I think option 1 is better because it can be used to simulate desirable behavior. Allowing simulations to go beyond the limit set will make the results difficult to explain.

Sounds good to me.

I may be misinterpreting your definition of "soft" but from the code & output, it does seem like you don't return values above the max, so I would still interpret it as a "hard" limit.

Here's a reprex to show what I mean. The outbreak_size argument takes a vector of two elements a hard lower limit, and a soft upper limit for the outbreak size.
set.seed(2)
library(simulist)
linelist <- sim_linelist(
  contact_distribution = function(x) dpois(x = x, lambda = 2),
  infect_period = function(x) dgamma(x = x, shape = 3, scale = 3),
  prob_infect = 0.55,
  onset_to_hosp = function(x) dgamma(x = x, shape = 2, scale = 2),
  onset_to_death = function(x) dgamma(x = x, shape = 2, scale = 2),
  outbreak_size = c(5, 20)
)
#> Warning: Number of cases exceeds maximum outbreak size. 
#> Returning data early with 29 cases and 44 total contacts (including cases).
Created on 2024-05-03 with reprex v2.1.0

Ah! Thanks for this. That makes sense. I don't think we should have a hard lower limit in {epichains} as it is by definition the seeing cases, if the outbreak doesn't take off. The soft upper limit is what is already implemented as stat_max, so it's currently a matter of documentation which can be solved with a name change and a proper wording.

My concern is more about whether it is desirable behaviour. For example, if a user sets stat_max to 500 cases and gets 800 cases, that's quite undesirable.
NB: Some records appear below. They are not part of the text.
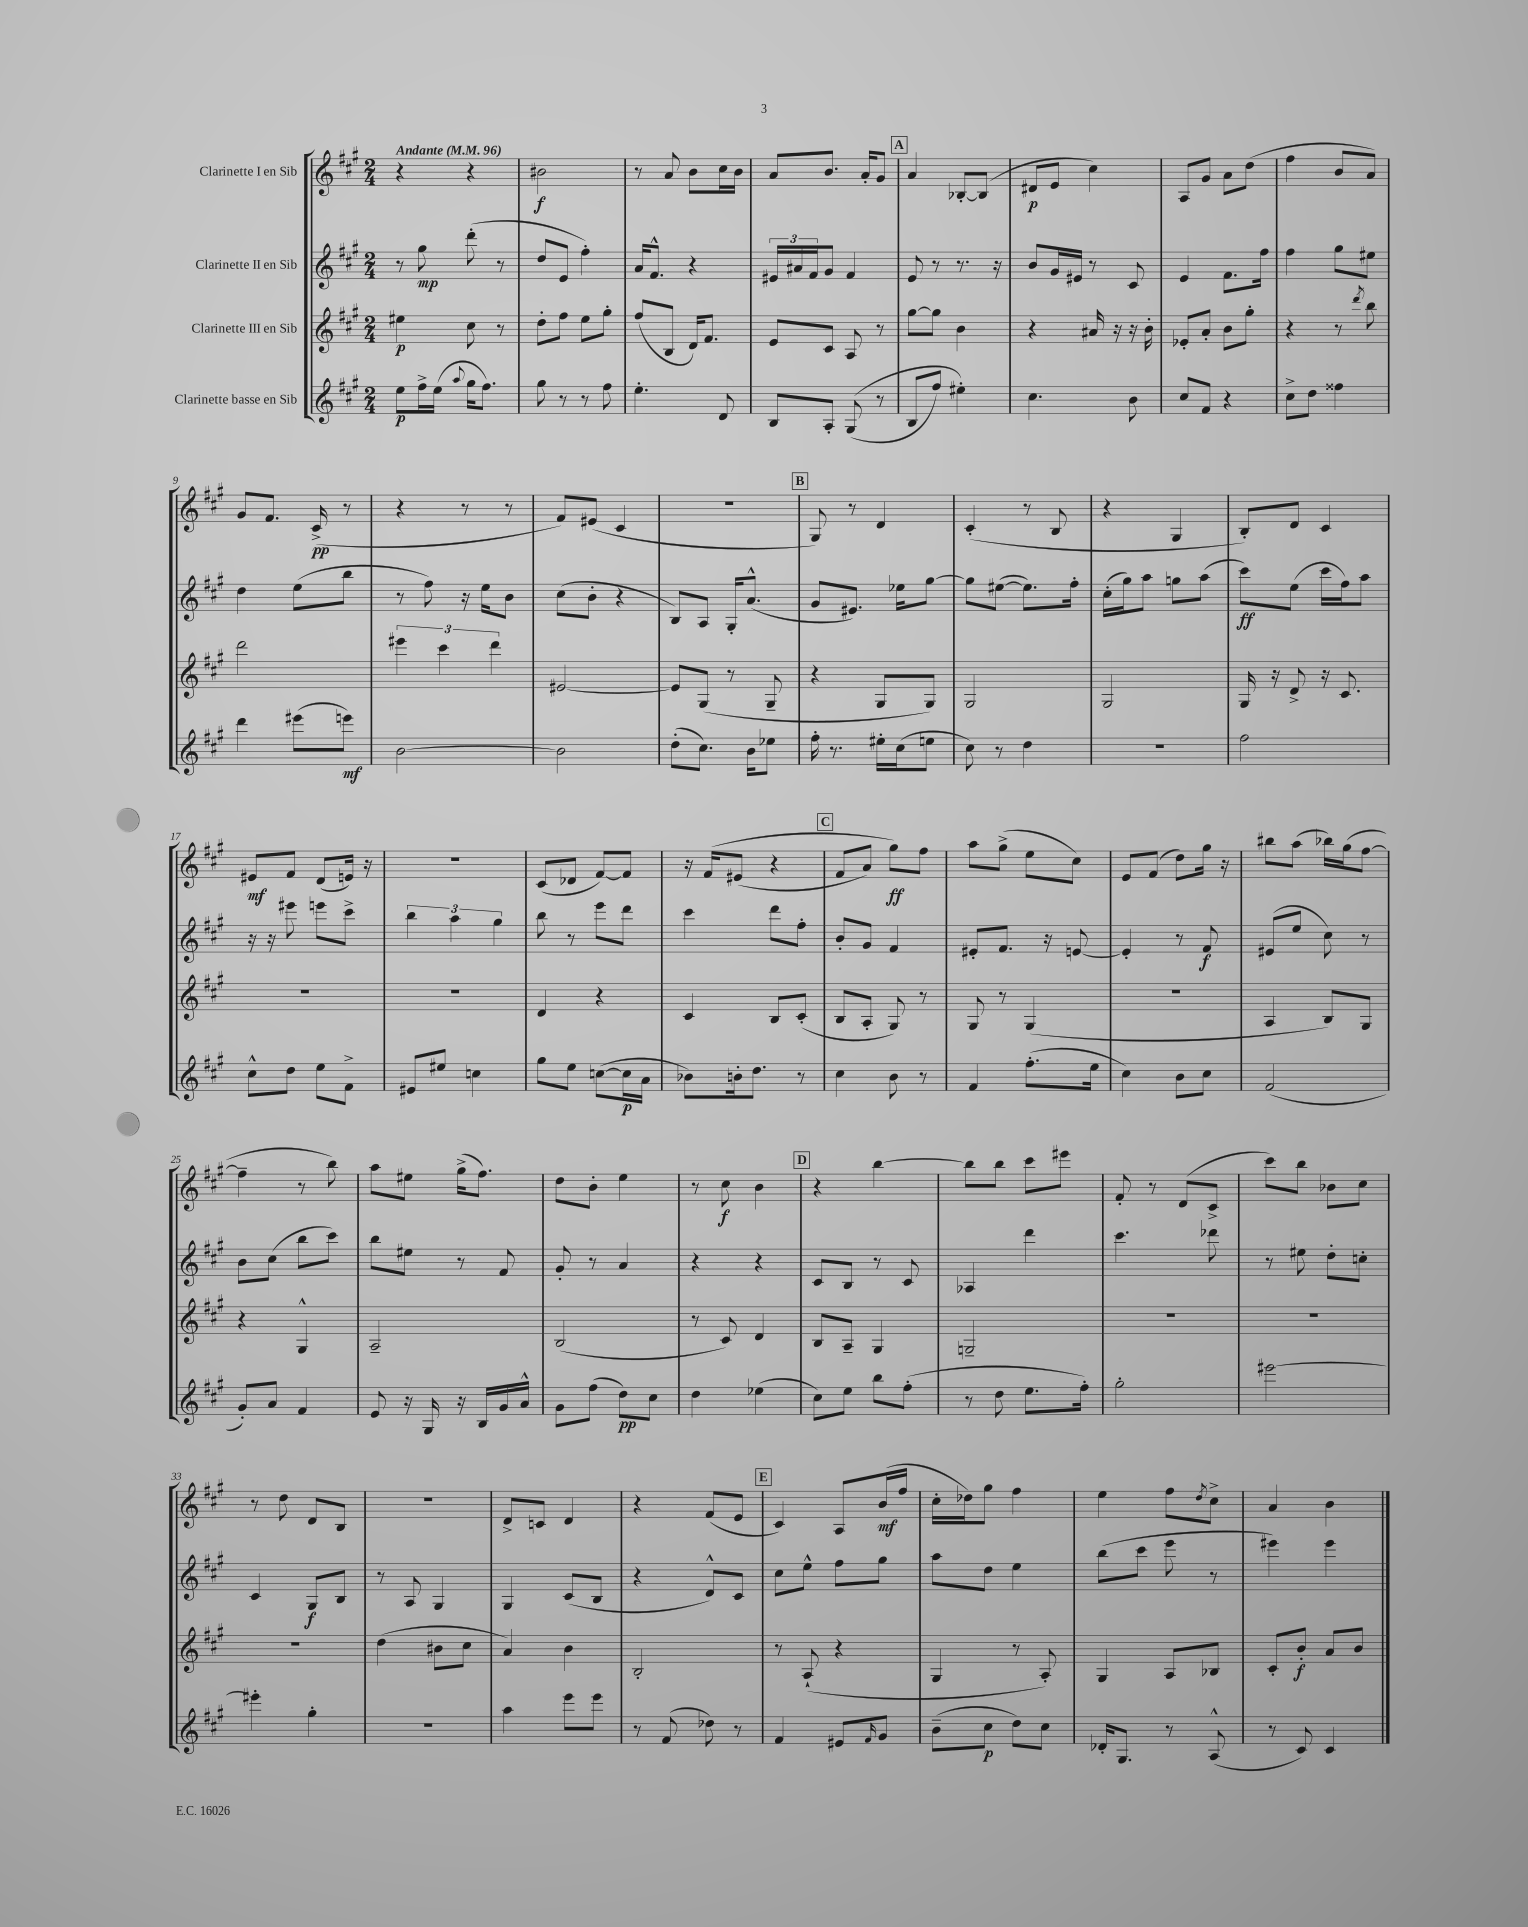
<<
\new StaffGroup <<
\new Staff = "s0" \with { instrumentName = "Clarinette I en Sib" } {
    \clef treble \key a \major \numericTimeSignature \time 2/4 \tempo "Andante" 4 = 96
    r4 r4 |
    bis'2\f |
    r8 a'8 b'8 cis''16 b'16 |
    a'8 b'8. a'16-. gis'8 |
    \mark \markup { \box "A" } a'4 bes8~-. bes8( |
    dis'8\p e'8 cis''4) |
    a8 gis'8 a'8 d''8( |
    fis''4 b'8 a'8) |
    gis'8 fis'8. cis'16->\pp( r8 |
    r4 r8 r8 |
    fis'8) eis'8( cis'4 |
    r2 |
    \mark \markup { \box "B" } gis8) r8 d'4 |
    cis'4-.( r8 b8 |
    r4 gis4 |
    b8-.) d'8 cis'4 |
    eis'8\mf fis'8 d'8( e'16) r16 |
    r2 |
    cis'8( des'8 fis'8~) fis'8 |
    r16 fis'16\( eis'8( r4 |
    \mark \markup { \box "C" } fis'8 a'8) gis''8\ff\) fis''8 |
    a''8 gis''8->( e''8 cis''8) |
    e'8 fis'8( d''8) gis''16 r16 |
    bis''8 a''8( bes''16) gis''16( fis''8~ |
    fis''4-- r8 b''8) |
    a''8 eis''8 gis''16->( fis''8.) |
    d''8 b'8-. e''4 |
    r8 cis''8\f b'4 |
    \mark \markup { \box "D" } r4 b''4~ |
    b''8 b''8 cis'''8 eis'''8 |
    fis'8-. r8 d'8( cis'8-> |
    cis'''8) b''8 bes'8 cis''8 |
    r8 d''8 d'8 b8 |
    r2 |
    d'8-> c'8 d'4 |
    r4 fis'8( e'8 |
    \mark \markup { \box "E" } cis'4) a8 b'16\mf( fis''16 |
    cis''16-. des''16) gis''8 fis''4 |
    e''4 fis''8 \acciaccatura { d''8 } cis''8-> |
    a'4 b'4 \bar "|." |
}
\new Staff = "s1" \with { instrumentName = "Clarinette II en Sib" } {
    \clef treble \key a \major \numericTimeSignature \time 2/4
    r8 gis''8\mp d'''8-.( r8 |
    d''8 e'8 fis''4-.) |
    a'16 fis'8.-^ r4 |
    \tuplet 3/2 { eis'16 ais'16 fis'16 } gis'8 fis'4 |
    \mark \markup { \box "A" } e'8 r8 r8. r16 |
    b'8 gis'16 eis'16 r8 cis'8 |
    e'4 fis'8. fis''16 |
    fis''4 gis''8 eis''8 |
    d''4 e''8( b''8 |
    r8 fis''8) r16 e''16 b'8 |
    cis''8( b'8-. r4 |
    b8) a8 gis16-. a'8.-^( |
    \mark \markup { \box "B" } gis'8 eis'8.) ees''16 gis''8~ |
    gis''8 eis''8~( eis''8.) fis''16-. |
    cis''16-.( gis''16) a''8 g''8 a''8( |
    cis'''8\ff) e''8( cis'''16 fis''16) a''8 |
    r16 r16 eis'''8 e'''8 cis'''8-> |
    \tuplet 3/2 { b''4 a''4 gis''4 } |
    b''8 r8 e'''8 d'''8 |
    cis'''4 d'''8 fis''8-. |
    \mark \markup { \box "C" } b'8-. gis'8 fis'4 |
    eis'8-. fis'8. r16 e'8~ |
    e'4-. r8 fis'8\f |
    eis'8( e''8 cis''8) r8 |
    b'8 cis''8( b''8 cis'''8) |
    b''8 eis''8 r8 fis'8 |
    gis'8-. r8 a'4 |
    r4 r4 |
    \mark \markup { \box "D" } cis'8 b8 r8 cis'8 |
    aes4 d'''4 |
    cis'''4. des'''8 |
    r8 eis''8 d''8-. c''8-. |
    cis'4 gis8\f b8 |
    r8 a8 gis4 |
    gis4 cis'8( b8 |
    r4 d'8-^) cis'8 |
    \mark \markup { \box "E" } cis''8 e''8-^ fis''8 gis''8 |
    a''8 d''8 e''4 |
    b''8( cis'''8 e'''8 r8 |
    eis'''4) eis'''4 \bar "|." |
}
\new Staff = "s2" \with { instrumentName = "Clarinette III en Sib" } {
    \clef treble \key a \major \numericTimeSignature \time 2/4
    eis''4\p cis''8 r8 |
    d''8-. fis''8 e''8 gis''8-. |
    fis''8( b8 d'16) fis'8. |
    e'8 cis'8 a8 r8 |
    \mark \markup { \box "A" } gis''8~ gis''8 b'4 |
    r4 ais'16 r16 r16 b'16-. |
    ees'8-. a'8-. b'8 gis''8-. |
    r4 r8 \acciaccatura { d'''8 } b''8 |
    d'''2 |
    \tuplet 3/2 { eis'''4 cis'''4 d'''4 } |
    eis'2~ |
    eis'8 gis8( r8 gis8-- |
    \mark \markup { \box "B" } r4 gis8 gis8) |
    gis2 |
    gis2 |
    gis16 r16 d'8-> r16 cis'8. |
    R2 |
    R2 |
    d'4 r4 |
    cis'4 b8 cis'8-.( |
    \mark \markup { \box "C" } b8 a8-. gis8) r8 |
    gis8 r8 gis4( |
    R2 |
    a4 b8) gis8 |
    r4 gis4-^ |
    a2-- |
    b2( |
    r8 cis'8) d'4 |
    \mark \markup { \box "D" } b8 a8-- gis4 |
    g2-- |
    R2 |
    R2 |
    R2 |
    d''4( bis'8 cis''8 |
    a'4) b'4 |
    b2-. |
    \mark \markup { \box "E" } r8 a8-!( r4 |
    gis4 r8 a8-.) |
    gis4 a8 bes8 |
    cis'8-. b'8-.\f a'8 b'8 \bar "|." |
}
\new Staff = "s3" \with { instrumentName = "Clarinette basse en Sib" } {
    \clef treble \key a \major \numericTimeSignature \time 2/4
    e''8\p fis''16-> e''16( \appoggiatura { a''8 } gis''16 fis''8.) |
    gis''8 r8 r8 fis''8 |
    e''4.-. d'8 |
    b8 a8-. gis8(\( r8 |
    \mark \markup { \box "A" } b8 fis''8) eis''4-.\) |
    cis''4. b'8 |
    cis''8 fis'8 r4 |
    cis''8-> d''8 fisis''4 |
    d'''4 eis'''8( e'''8\mf) |
    b'2~ |
    b'2 |
    d''8-.( cis''8.) b'16 ees''8 |
    \mark \markup { \box "B" } fis''16-. r8. eis''16-. cis''16( e''8 |
    cis''8) r8 d''4 |
    R2 |
    fis''2 |
    cis''8-^ d''8 e''8 fis'8-> |
    eis'8 eis''8 c''4 |
    gis''8 e''8 c''8~( c''16\p a'16 |
    bes'8) b'16-. d''8. r8 |
    \mark \markup { \box "C" } cis''4 b'8 r8 |
    fis'4 fis''8.-.( e''16 |
    cis''4) b'8 cis''8 |
    fis'2( |
    gis'8-.) a'8 fis'4 |
    e'8 r16 gis16 r16 b16 gis'16 a'16-^ |
    gis'8 fis''8( d''8\pp) cis''8 |
    d''4 ees''4( |
    \mark \markup { \box "D" } cis''8) e''8 b''8 fis''8-.( |
    r8 d''8 e''8. fis''16-.) |
    gis''2-. |
    eis'''2~ |
    eis'''4-. gis''4-. |
    R2 |
    a''4 e'''8 e'''8 |
    r8 fis'8( des''8) r8 |
    \mark \markup { \box "E" } fis'4 eis'8 \grace { fis'16 } gis'8 |
    b'8--( cis''8\p d''8) cis''8 |
    des'16-. gis8. r8 a8-^( |
    r8 cis'8) cis'4 \bar "|." |
}
>>
>>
I think the solution would be what I suggested in https://github.com/epiverse-trace/epichains/pull/237#issuecomment-2092761867, where we sample the remainder from the excess cases and return exactly stat_max.

jamesmbaazam commented 3 months ago

Upon further discussion with Seb, we've decided it might be better to rename stat_max to stat_threshold and improve the wording to indicate that it is not a hard limit and can be exceeded due to stochastic effects. The discussion about making it a hard limit has been logged in #243 for further brainstorming.